His fingers graze my arm, and instinct takes over. The knife plunges forward, finding my father’s eye, driving through to the brain beneath. His body jerks, a final spasm, before collapsing against me.
I catch him, cradling his weight as we sink to the floor together, and everything inside me shatters into jagged pieces that gouge my insides.
I’ve killed my father.
I’ve… killed my father.
“You did what you had to.” A strong arm encircles me from behind, gently prying my fingers from the knife handle. “You freed him.”
That’s when I notice it beneath the blood and gore. Two tangled triangles. Dad’s wearing a dark green maintenance coverall, the ‘Green Research’ logo etched on the breast pocket.
“He was there.” The horrible truth dawns on me. “He was work—No. Please. No, no, no. I checked his schedule. I made sure he couldn’t be indicated…”
“You couldn’t have known.”
My hands are slick with blood—my father’s blood. “They must have called him in. Emergency maintenance. And he—Did they inject him, too? No, they wouldn’t, right? But?—”
“Sofia, listen to me.” Gavin turns me away from the body, shielding me from the sight with his broad shoulders.
“The virus was already out there. We saw the footage of Novak at the coffee shop. He was infected days ago, long before you brought anyone in. Your father would have been exposed regardless of what you did.”
“But I?—”
“You tried to expose something terrible. That's not wrong.” His eyes hold mine, refusing to let me look away. “The outbreak was already happening. It. Wasn’t. You.”
I want to believe him. Need to believe him. But the guilt weighs too heavily.
His thumb brushes a tear from my cheek. “This isn't on you.
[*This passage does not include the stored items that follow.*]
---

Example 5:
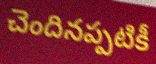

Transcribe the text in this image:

చెందినప్పటికీ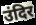
उंदिर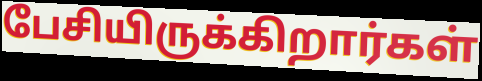
பேசியிருக்கிறார்கள்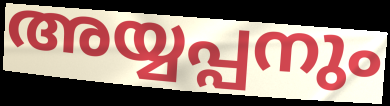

Okay?”
I bury my face against his shirt, breathing in his scent that is oddly comforting. He was tortured for over a year, still standing, still fighting, and I’m a mess. “How are you not broken?”
“Who says I’m not?”
I pull back and look into his eyes. Really look. The harsh angles of his face are softened in the sunlight filtering through the windows, but there’s something else—something caught between tenderness and savagery.
“We need to go.” His thumb brushes my cheek, coming away wet. “Are you okay to walk?”
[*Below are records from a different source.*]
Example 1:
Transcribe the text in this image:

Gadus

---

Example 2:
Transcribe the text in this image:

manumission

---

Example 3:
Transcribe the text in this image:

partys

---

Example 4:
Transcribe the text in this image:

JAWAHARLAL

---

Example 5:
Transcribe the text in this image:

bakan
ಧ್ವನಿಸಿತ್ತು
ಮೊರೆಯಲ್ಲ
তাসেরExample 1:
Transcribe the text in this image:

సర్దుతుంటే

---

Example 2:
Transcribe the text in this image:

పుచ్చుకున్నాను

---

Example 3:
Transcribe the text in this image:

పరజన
“I—” My clothes are soaked with blood. My father’s blood. My mother’s blood. I can’t tell the difference anymore. “I need to change. Clothes… Is that okay?”
He nods, helping me to my feet and up the stairs to my old bedroom. Everything looks exactly as I left it. Science fair trophies, college acceptance letters, and photos of friends whose faces I can barely remember on the wall.
I wrench off my blood-soaked clothes, letting them fall to the floor in a heap.
“I’ll go find supplies,” Gavin turns away. “Water, food, anything useful. ”
“Wait.” My voice stops him at the door. “There’s a bathroom across the hall. We could clean up a bit?”
“Quick. In and out.”
The bathroom feels surreal, with Mom’s flowery hand towels and Dad’s electric razor on the counter. I turn the faucet, half-expecting nothing, but water gushes out. For how much longer?
I scrub my hands, nails digging into my skin. “It won’t come off.”
“Sofia.” He catches my wrist. “You’re hurting yourself.”
“I should hurt. I should fucking suffer for what I—I’m sorry. I’m a mess.”
He reaches past me, turning the shower knob. Water hisses to life, steam quickly filling the small bathroom. “Get in.”
“What?”
“Shower. Now.” He gestures at my blood-spattered skin. “You’re not thinking straight, and we need to move soon.”
“I can’t just—You said we need to be quick.”
His eyes soften slightly. “Five minutes won’t kill us. Five minutes to wash their blood off you.”
The way he says it— their blood, not just blood—sticks like a needle in my heart. My parents’ blood. My fucking parents.
“I’ll keep watch and gather supplies.” He backs toward the door. “Leave it cracked so I can hear if anything happens.”